José Carlos Santos, apontado como um dos integrantes da quadrilha, delatou o caso na época, o que motivou a abertura da CPI dos Anões do Orçamento.

Ele também foi condenado a 20 anos de prisão por mandar matar a esposa, Ana Elizabeth Lofrano, em 1992. Na mesma cela, está Elton Antônio dos Santos, condenado por estupro e violência contra a mulher.

Pizzolato foi recebido nesta sexta-feira pela direção da Papuda e integrantes da Subsecretaria do Sistema Penitenciário do Distrito Federal.

Ao chegar, aparentava tranquilidade e se disse cansado, justificando que não conseguiu dormir bem no voo para o Brasil.

Ele explicou que gosta bastante de ler e escrever, e perguntou se havia uma mesa para isso – na cela, há uma de plástico.

O ex-diretor procurou ainda saber se a rotina da cadeia brasileira seria semelhante à da Itália, onde passava as manhãs fora da cela, das 8h às 11h, e fazia cursos.
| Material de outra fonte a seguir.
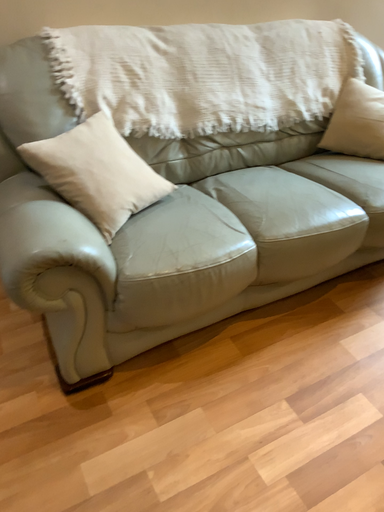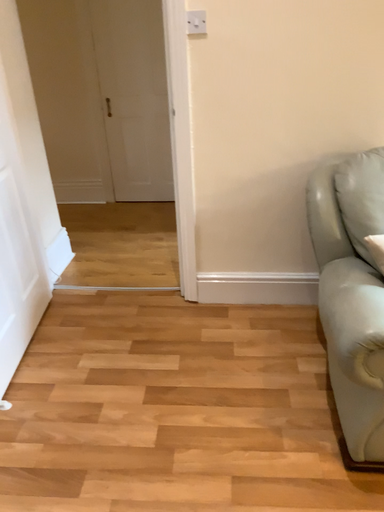
Question: How did the camera likely rotate when shooting the video?

Choices:
 (A) rotated downward
 (B) rotated upward

Answer: (B)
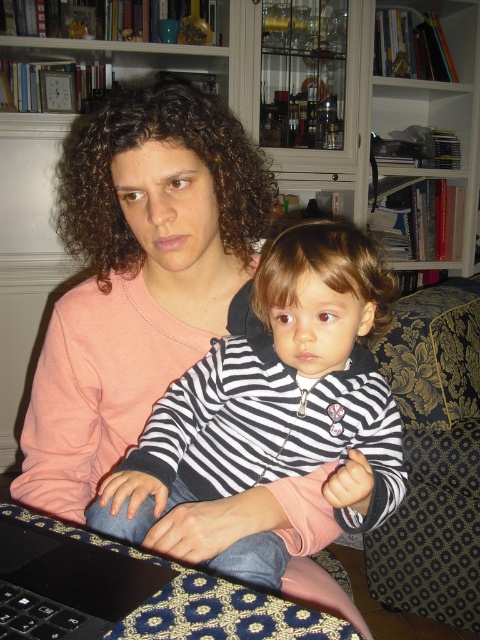
You are setting up a workspace in the living room and need to place both the black matte laptop at lower left and the black rubberized keyboard at lower left on a shelf that can only hold items up to 10 cm in height. Given their heights, will both items fit on the shelf?

The black matte laptop at lower left is taller than the black rubberized keyboard at lower left. Since the shelf can only hold items up to 10 cm in height, both items must individually be under or equal to 10 cm. However, without specific measurements, we cannot confirm if the laptop exceeds the limit. The description only states the laptop is taller than the keyboard but does not provide exact heights.

Looking at this image, you are standing in the living room and want to move from the point at coordinates [110,198] to the point at coordinates [12,595]. Which direction should you move to get closer to your destination?

To move from point [110,198] to point [12,595], you should move towards the bottom right direction since point [12,595] is located to the bottom right of point [110,198].

Looking at this image, you are organizing a space and need to move the black rubberized keyboard at lower left closer to the pink matte sweater at center. Can you move the keyboard in front of the sweater without moving the sweater?

The black rubberized keyboard at lower left is currently behind the pink matte sweater at center. To move it in front of the sweater without moving the sweater, you would need to place the keyboard in a position where it is closer to the viewer than the sweater. Since the sweater is at center and the keyboard is at lower left, adjusting its position to be in front is possible as long as there is space in front of the sweater at that location.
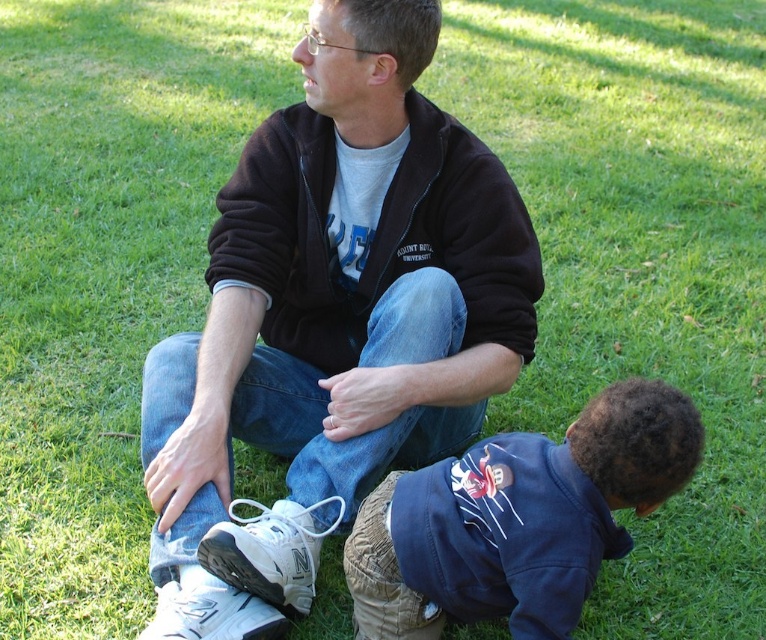
Which of these two, dark blue fleece at lower right or black fleece sweatshirt at center, stands shorter?

dark blue fleece at lower right

Is dark blue fleece at lower right thinner than black fleece sweatshirt at center?

Yes, dark blue fleece at lower right is thinner than black fleece sweatshirt at center.

Between point (466, 518) and point (280, 232), which one is positioned in front?

Point (466, 518) is more forward.

Find the location of a particular element. dark blue fleece at lower right is located at coordinates (516, 518).

Image resolution: width=766 pixels, height=640 pixels. What do you see at coordinates (332, 321) in the screenshot?
I see `matte black jacket at center` at bounding box center [332, 321].

This screenshot has width=766, height=640. I want to click on matte black jacket at center, so click(x=332, y=321).

Does matte black jacket at center have a lesser height compared to dark blue fleece at lower right?

No.

Can you confirm if matte black jacket at center is positioned below dark blue fleece at lower right?

Actually, matte black jacket at center is above dark blue fleece at lower right.

Image resolution: width=766 pixels, height=640 pixels. In order to click on matte black jacket at center in this screenshot , I will do `click(332, 321)`.

In order to click on matte black jacket at center in this screenshot , I will do `click(332, 321)`.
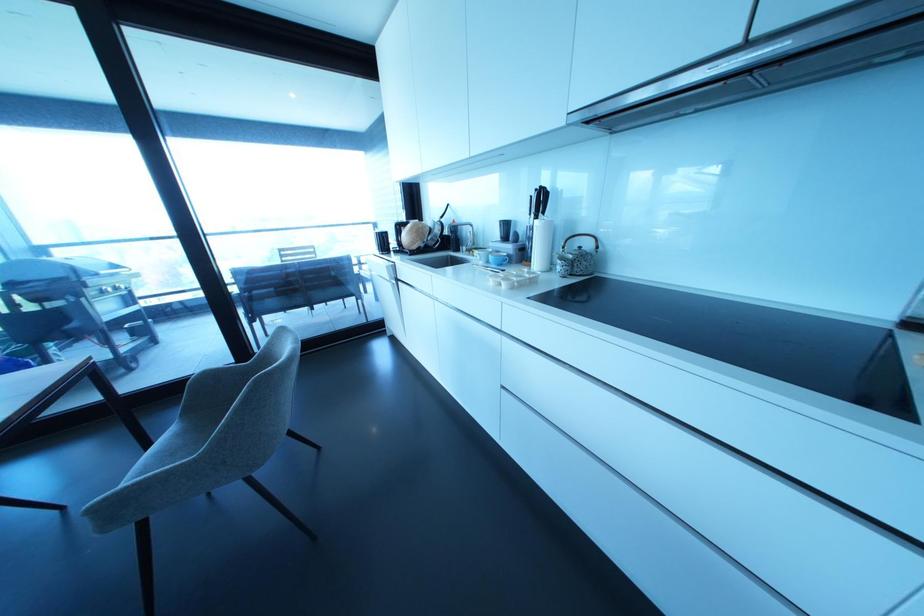
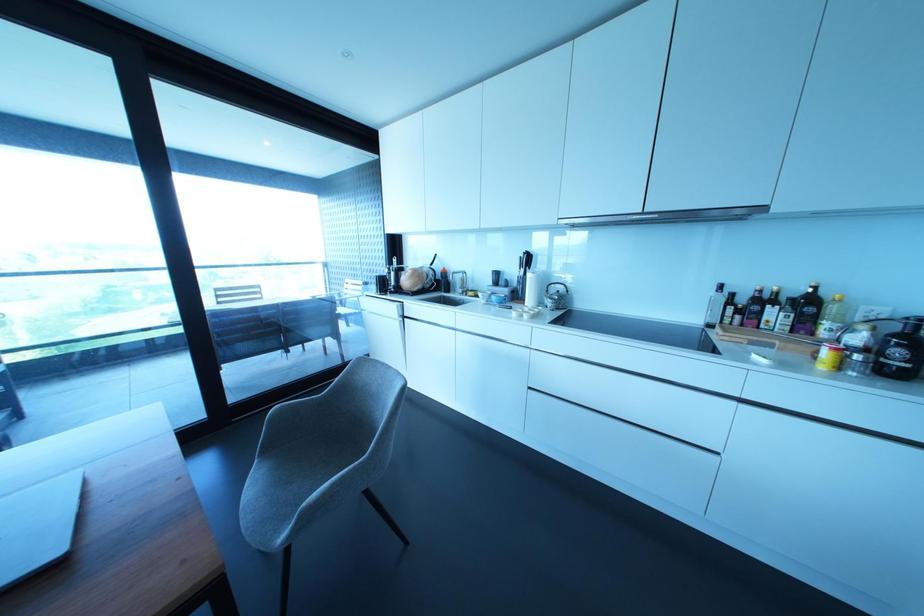
Question: Based on the continuous images, in which direction is the camera rotating? Reply with the corresponding letter.

Choices:
 (A) Left
 (B) Right
 (C) Up
 (D) Down

Answer: (B)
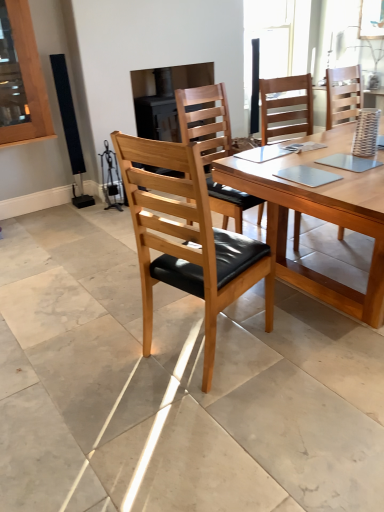
Identify the location of free region under natural wood/black leather chair at center, the third chair in the right-to-left sequence (from a real-world perspective). (202, 346).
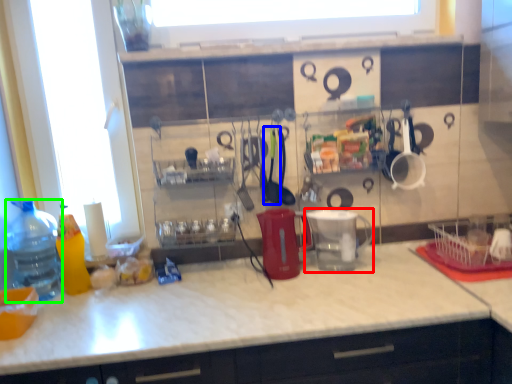
Question: Which is farther away from appliance (highlighted by a red box)? tableware (highlighted by a blue box) or bottle (highlighted by a green box)?

Choices:
 (A) tableware
 (B) bottle

Answer: (B)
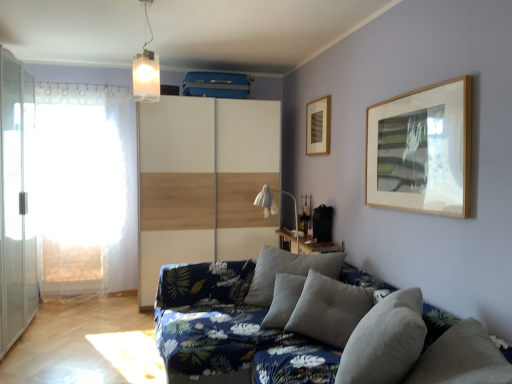
Question: Is point (266, 211) positioned closer to the camera than point (306, 249)?

Choices:
 (A) farther
 (B) closer

Answer: (A)

Question: Is white fabric table lamp at center to the left or to the right of wooden table at center in the image?

Choices:
 (A) left
 (B) right

Answer: (A)

Question: Estimate the real-world distances between objects in this image. Which object is closer to the wooden table at center?

Choices:
 (A) white fabric table lamp at center
 (B) gray fabric pillow at lower right
 (C) wooden picture frame at upper center
 (D) textured gray cushions at lower right
 (E) white lace curtain at left

Answer: (A)

Question: Considering the real-world distances, which object is closest to the wooden table at center?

Foi informado de que o banho de sol é de duas horas diárias, à tarde, e de que há a possibilidade de estudos à distância.

Pizzolato também poderá trabalhar na cadeia para reduzir a pena de 12 anos e sete meses de prisão, mas, inicialmente, não há nenhuma vaga disponível, conforme informou o subsecretário do Sistema Penitenciário do DF, João Carlos Lóssio.

O ex-diretor ganhou três mudas do uniforme da cadeia – calça e camiseta brancas -, e foi encaminhado em seguida para a cela 1 da “ala dos vulneráveis”.

Ele entregou as roupas da viagem e outros pertences pessoais, incluindo 231,27 euros. Foi informado de que poderá receber R$ 125 por semana de familiares e amigos para gastar na cantina da Papuda, que oferece refrigerantes, cigarros, minipizzas, chocolates e outros itens que não estão no cardápio padrão dos presos.

A cela de 21 metros quadrados tem três beliches, além da mesa de plástico. Ao fundo, separados por uma parede, há chuveiro elétrico e um vaso sanitário padrão. É permitido o uso de TV, desde que levada por familiares ou amigos dos próprios presos.

Pizzolato, que já fez exame de corpo de delito, deixará o recinto para tomar vacinas para hepatite e tétano.

O ex-diretor poderá receber visitantes todas as sextas-feiras, das 8h às 17h, mas, por ora, ninguém se cadastrou para vê-lo. Ele terá direito a 30 minutos de visita íntima semanais, numa cela específica para isso.

Cada preso pode cadastrar até nove familiares e um amigo para as visitas. As senhas para entrar no presídio são retiradas pela internet.

Há um scanner corporal na Papuda, mas o secretário de Justiça do DF, José Carlos Souto, explica que, devido ao grande fluxo de pessoas nas sextas-feiras, também é feita a tradicional revista para evitar a entrada de itens proibidos.

Num último apelo para evitar a extradição, a mulher de Pizzolato, Andrea Haas, escreveu ao ministro da Justiça da Itália, Andrea Orlando, na qual reclama que passaria por revistas vexatórias na penitenciária.